*Setting up Android UI testing on CI talk for Mobile DevOps Summit is available to complement this material.

UI tests are slow, demanding and expensive. Moreover, running them on CI is also quite tricky and hard.
However, whether we like them or not, UI tests are effective and essential. They are a great way to automate manual quality assurance and verify new releases.

In this article, I would like to share the key aspects of setting up UI testing on CI. We will:

• # Explore CI and the environment that is required to run UI tests;

• # Learn about automated tests on real devices and emulators (+ Docker setup);

• # Discover how to improve execution with sharding, grouping and other approaches;

• # Summarise the best ways to optimise CI and UI testing execution;

☁️ Integrating with CI

CI must provide feedback as soon as possible.

The point of CI is to build, test, scan, analyse and verify software as it gets written. There are a lot of CI tools available to developers nowadays.

But.

There is simply no such thing as the best CI tool. Even though they all do the same job conceptually, each provides a different value.
Some products are more mobile-focused, such as Bitrise, AppCenter, or AppCircle. Other tools are already integrated into a repository hosting like Gitlab CI or GitHub Actions. It is up to the team to evaluate which tool works best for them.
Nonetheless, there are a few items that must be mentioned.

1. # Include CI/pipeline configuration as a part of the repository.

   This way commits keep a working version of CI configuration, providing a better experience when reproducing issues.
   
   

2. # Thoroughly design pipelines

   CI speed is not only about how quickly it works, but also what exactly it runs. We can optimise execution, but often it is better to learn what can be excluded or skipped.
   
   

3. # Review the setup regularly

   Big teams always have someone working solely on CI. For smaller ones, it is important to at least regularly review the setup that was initially created. Build time increases as the codebase grows, but there are more and more ways to optimise CI processes as time goes on.

# Optimise the pipeline

As it was mentioned above, CI is not about how we run, but also what we run. Because UI tests can take a long time to pass, there are a few concepts that can significantly improve their performance.

1. # Happy scenarios

   Pull requests can be configured to only run happy scenarios to decrease CI load. Other UI tests can be executed in nightly builds, for example.
   
   

2. # Tests sharding

   Sharding is when the execution of a huge suite of tests is split across several devices. So each device will have its own unique set of tests (shard) to execute. We will cover this further.
   
   

3. # Parallel runs

   If, for example, a project has multiple flavors, then flavor-based UI testing can run in parallel to decrease build duration.

[Supplied information]

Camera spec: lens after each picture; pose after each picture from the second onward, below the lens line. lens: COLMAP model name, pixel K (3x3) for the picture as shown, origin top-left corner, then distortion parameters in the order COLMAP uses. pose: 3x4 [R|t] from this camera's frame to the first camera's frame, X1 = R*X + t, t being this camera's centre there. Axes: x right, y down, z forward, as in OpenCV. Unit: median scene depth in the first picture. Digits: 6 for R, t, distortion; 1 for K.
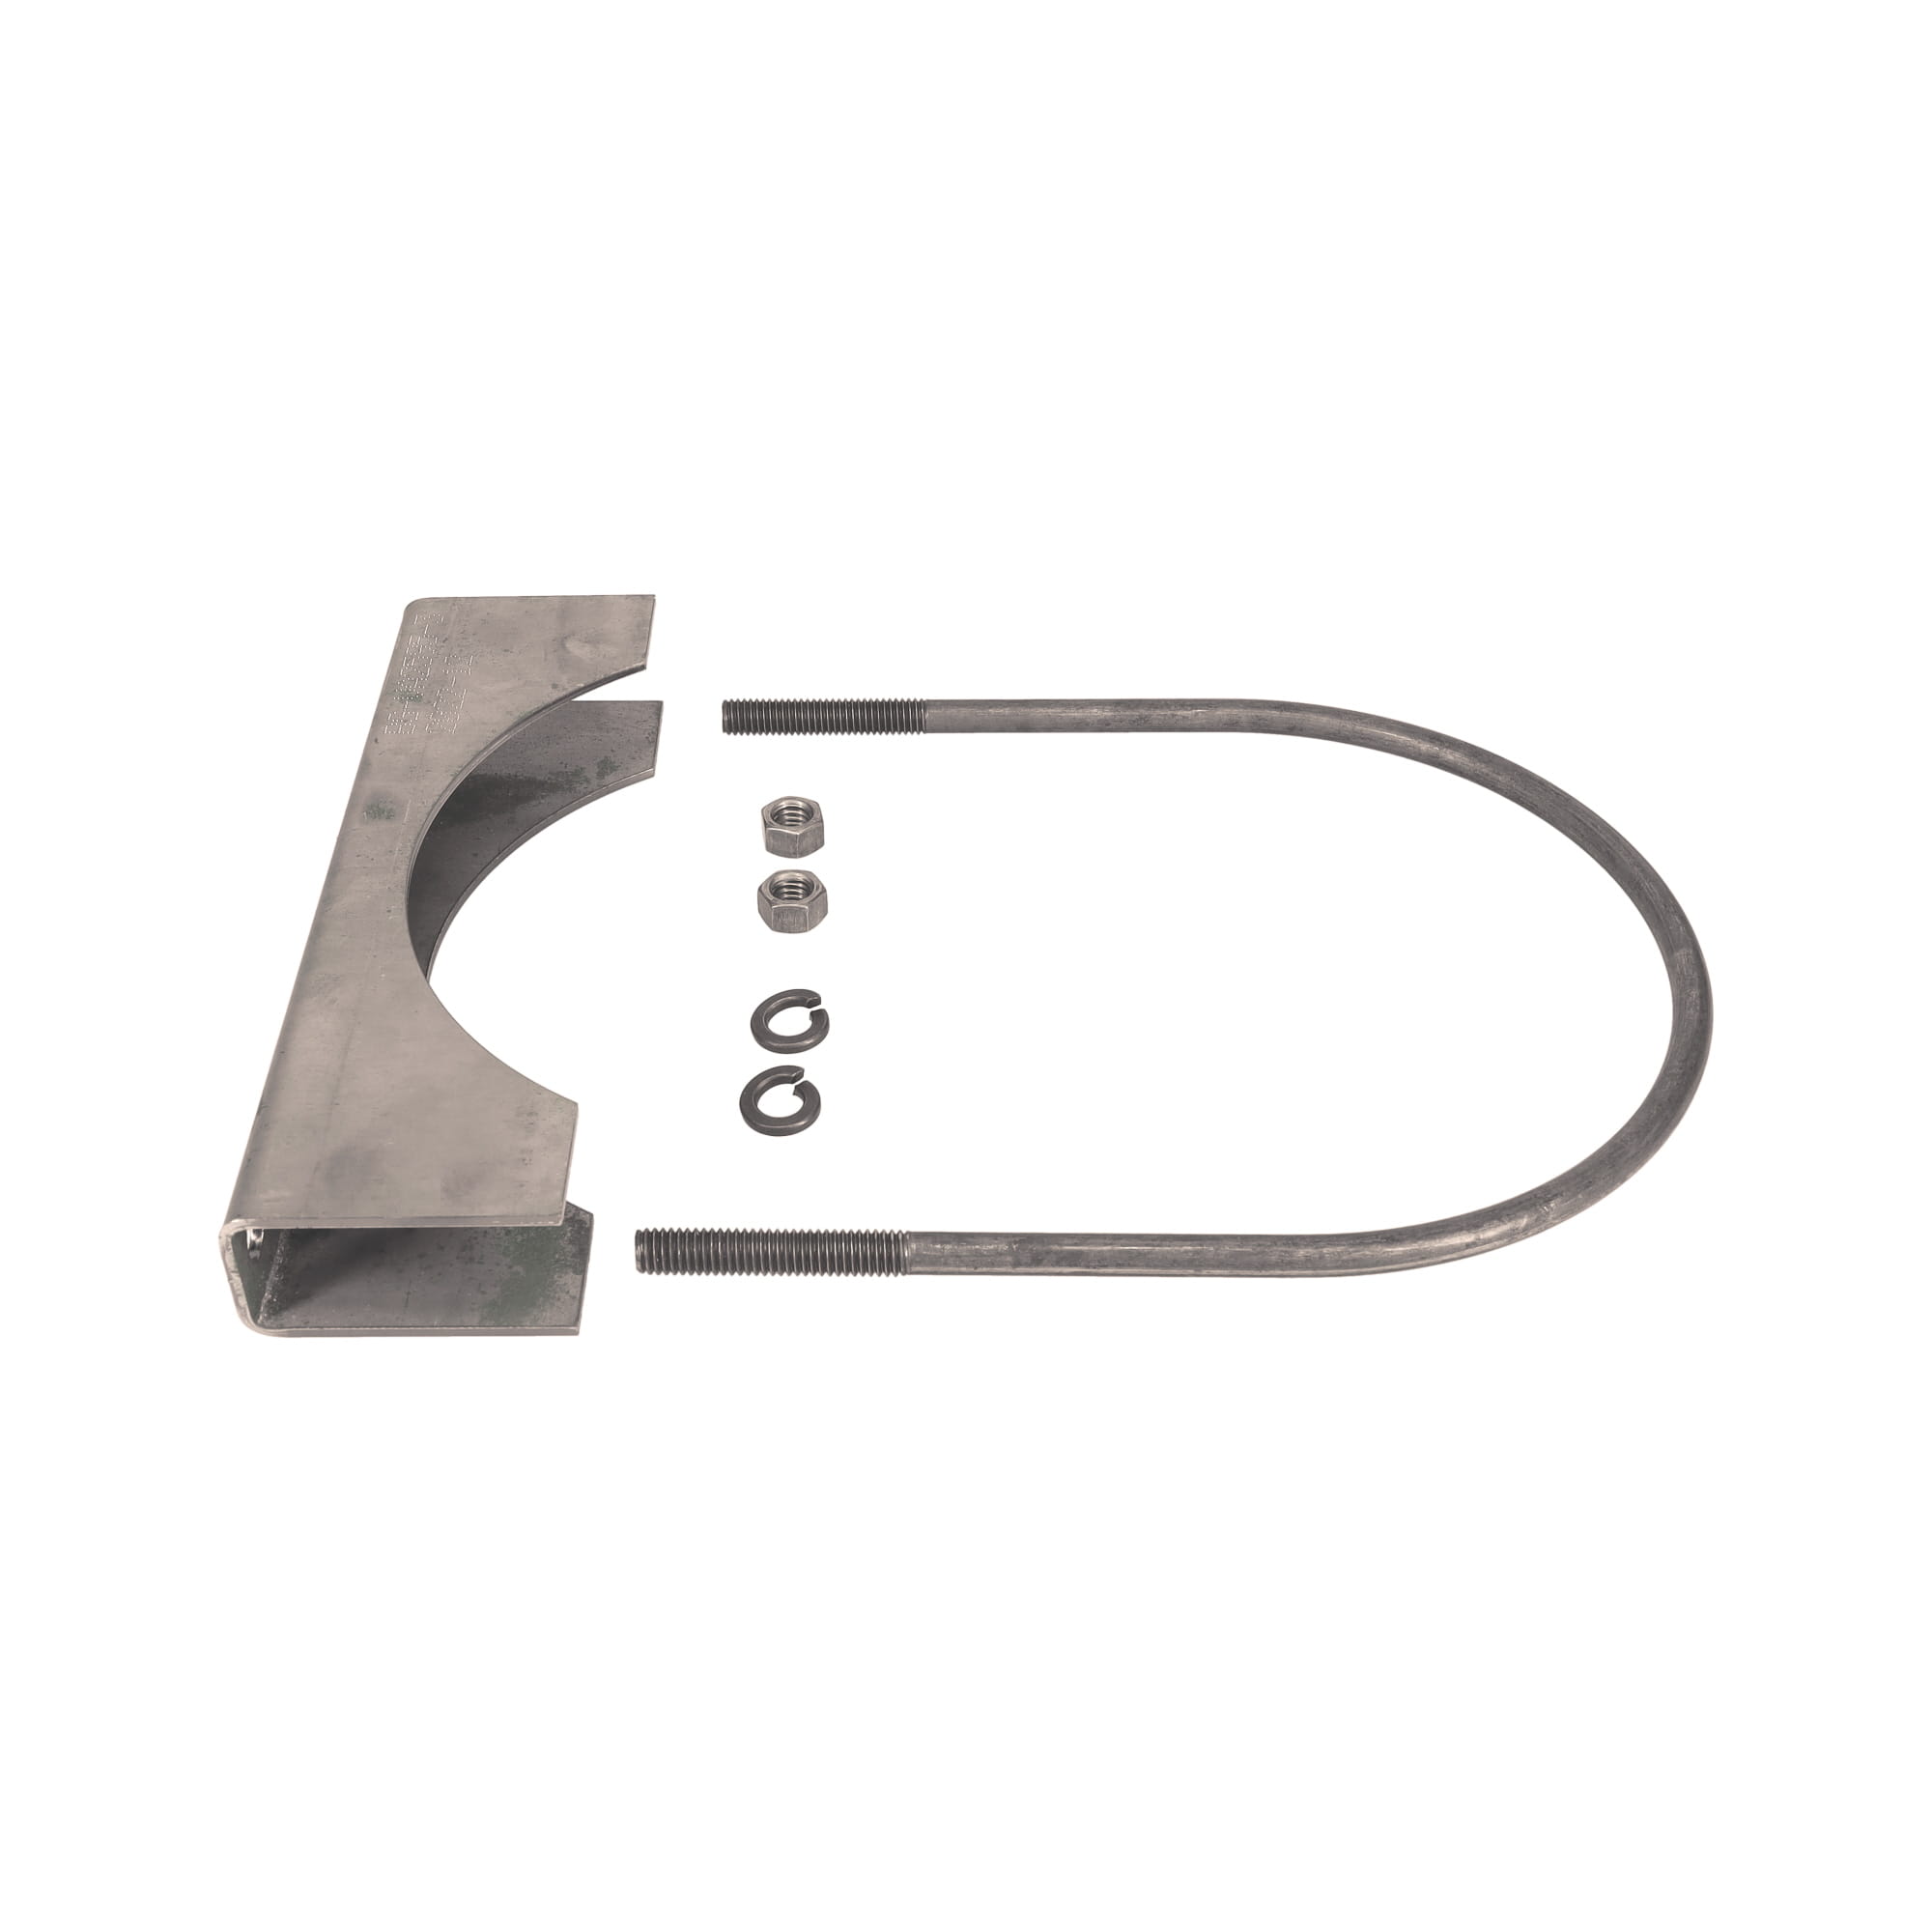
lens RADIAL K [[2571.6, 0, 903.5], [0, 2571.6, 968.4], [0, 0, 1]] dist [-0.027524, -0.022239]
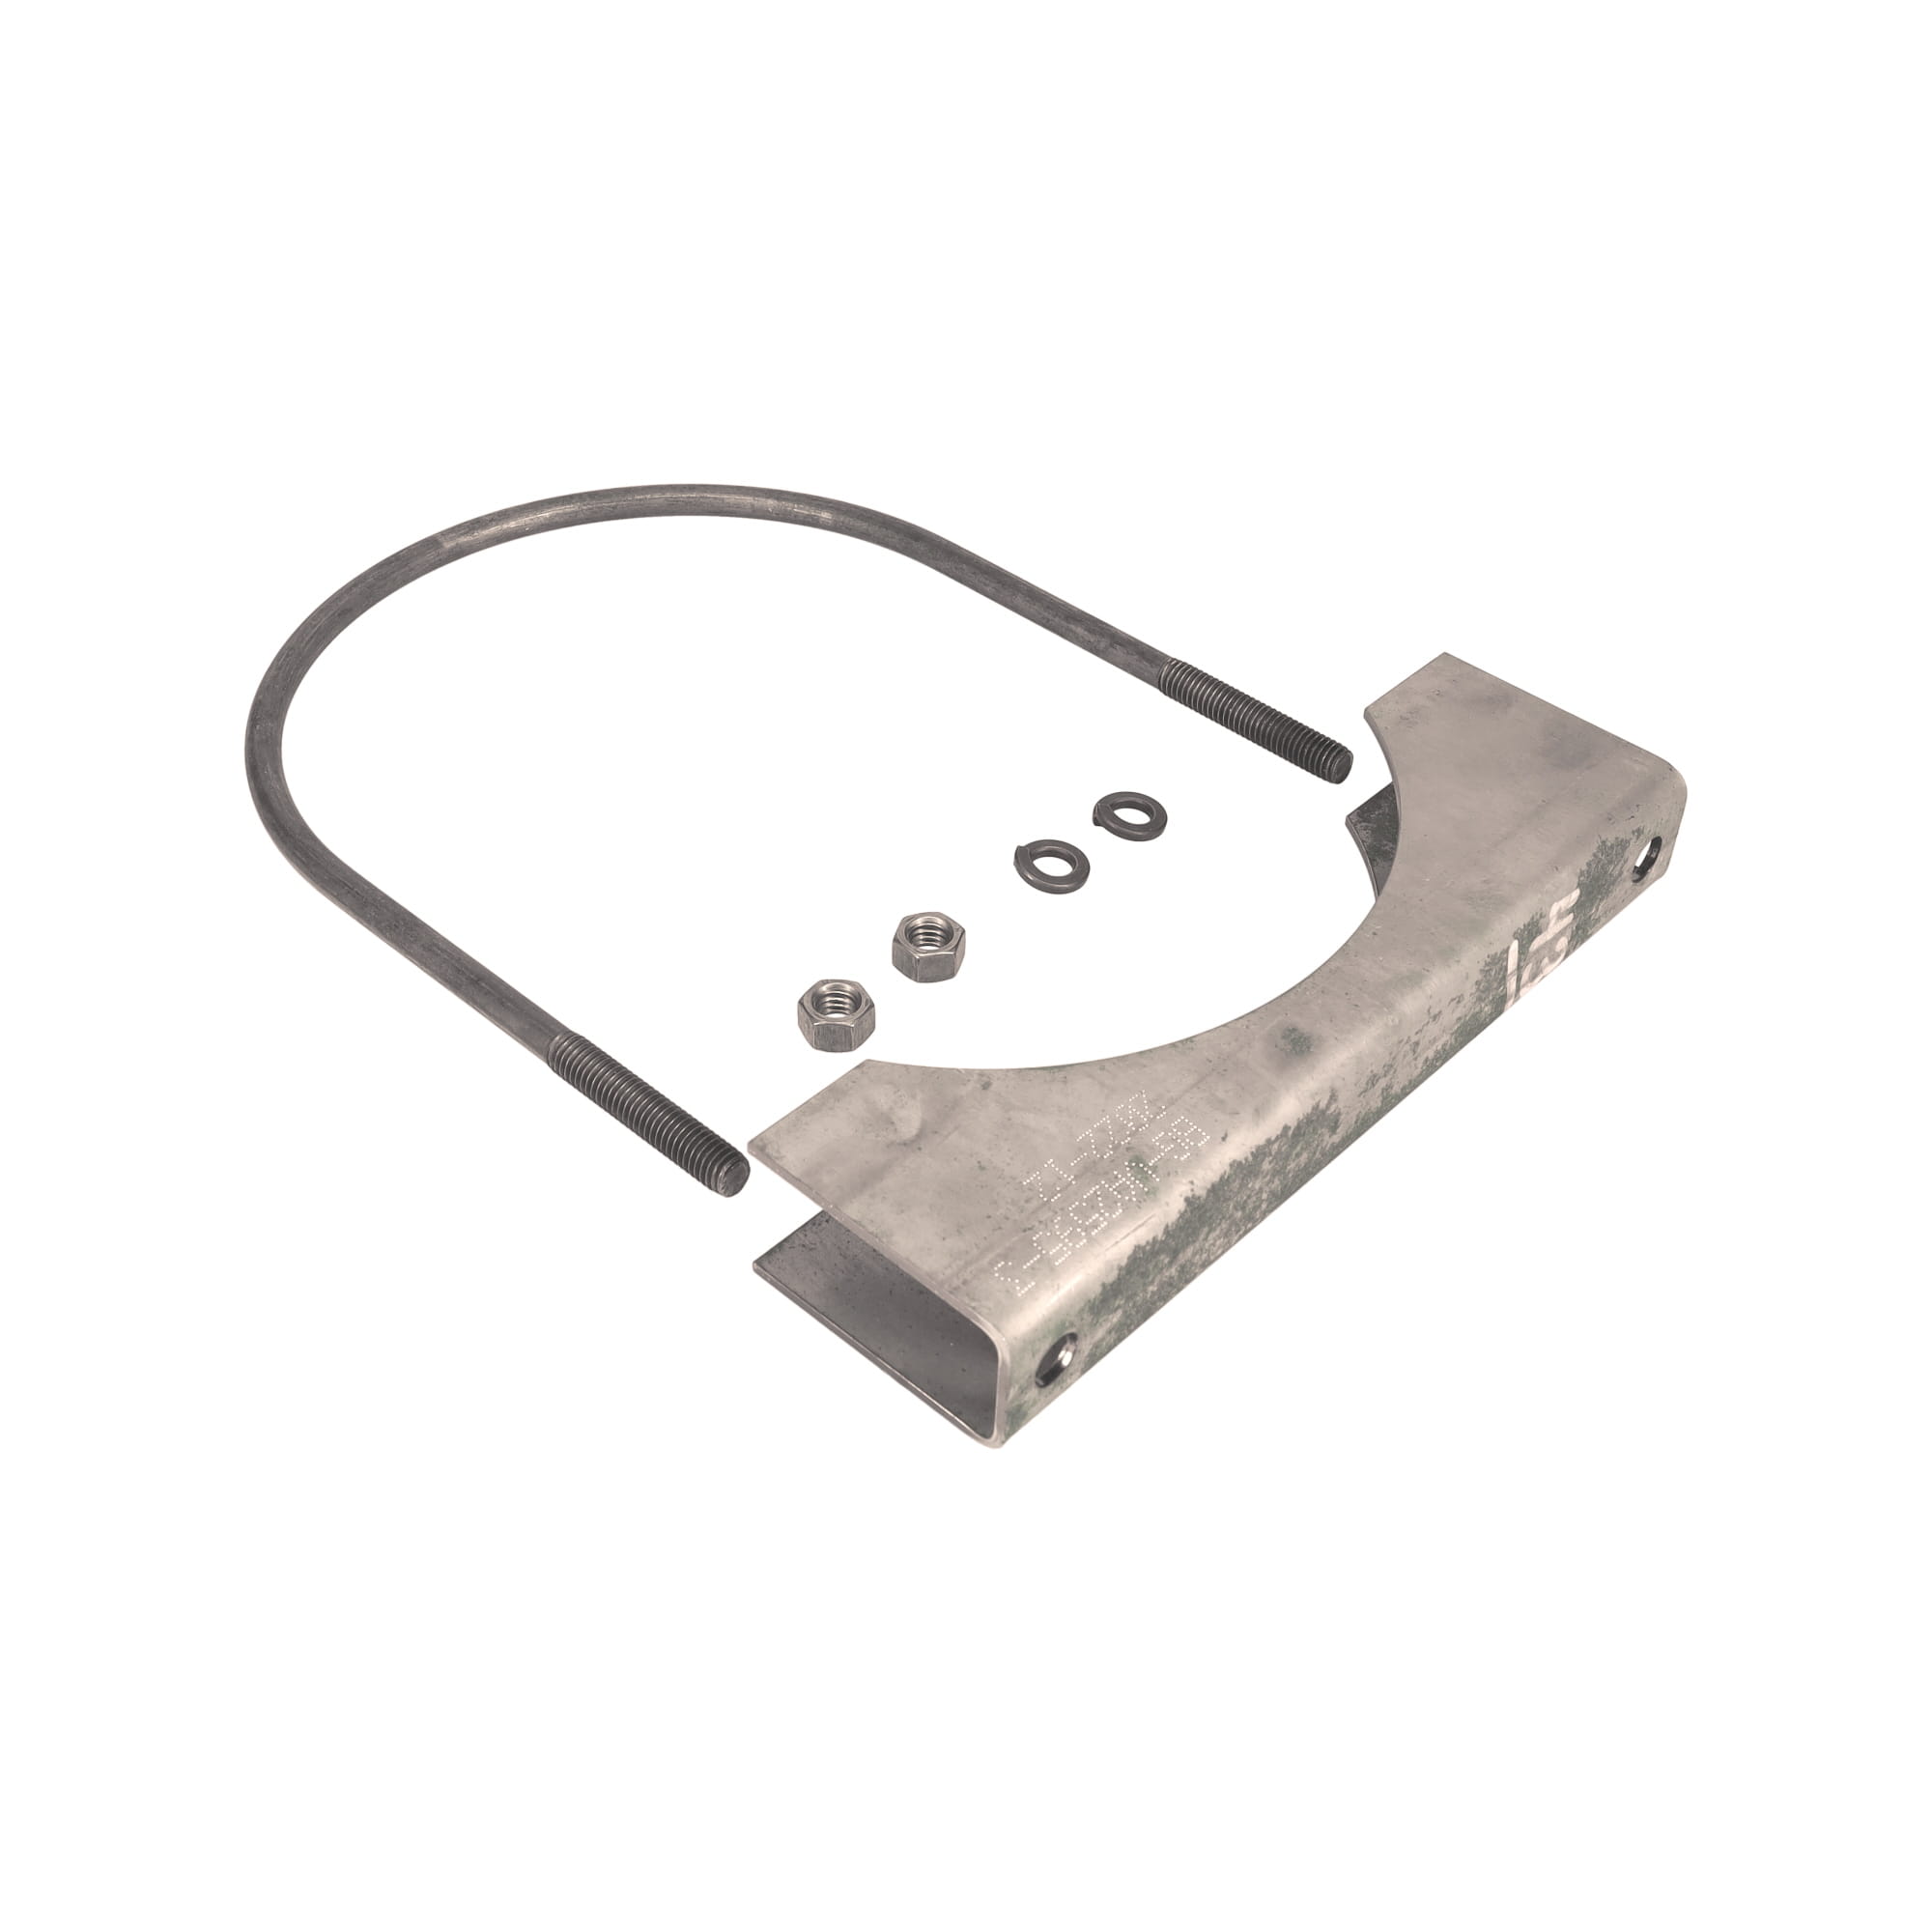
lens RADIAL K [[2510.9, 0, 892.0], [0, 2510.9, 961.8], [0, 0, 1]] dist [-0.030819, -0.046759]
pose [[-0.723890, -0.451563, 0.521607, -0.507169], [0.439984, 0.280189, 0.853176, -0.801298], [-0.531411, 0.847104, -0.004146, 1.012490]]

[Work instructions]
a – Answer these questions from the article on UI testing on CI, one line each:
(i) Which three products does it describe as more mobile-focused?
(ii) Where could UI tests other than happy scenarios be executed, according to its example?
(iii) What is the unique set of tests that each device executes under sharding called?
b – List every CI tool or product named in the article on UI testing on CI.
c – Reproduce the article on UI testing on CI from "This way commits" to "time goes on.".
The material has no connection to the article on UI testing on CI.

[Exercise solutions]
a –
(i) Bitrise, AppCenter and AppCircle
(ii) In nightly builds
(iii) A shard

b – Bitrise, AppCenter, AppCircle, Gitlab CI, GitHub Actions

c –
This way commits keep a working version of CI configuration, providing a better experience when reproducing issues.
   
   

2. # Thoroughly design pipelines

   CI speed is not only about how quickly it works, but also what exactly it runs. We can optimise execution, but often it is better to learn what can be excluded or skipped.
   
   

3. # Review the setup regularly

   Big teams always have someone working solely on CI. For smaller ones, it is important to at least regularly review the setup that was initially created. Build time increases as the codebase grows, but there are more and more ways to optimise CI processes as time goes on.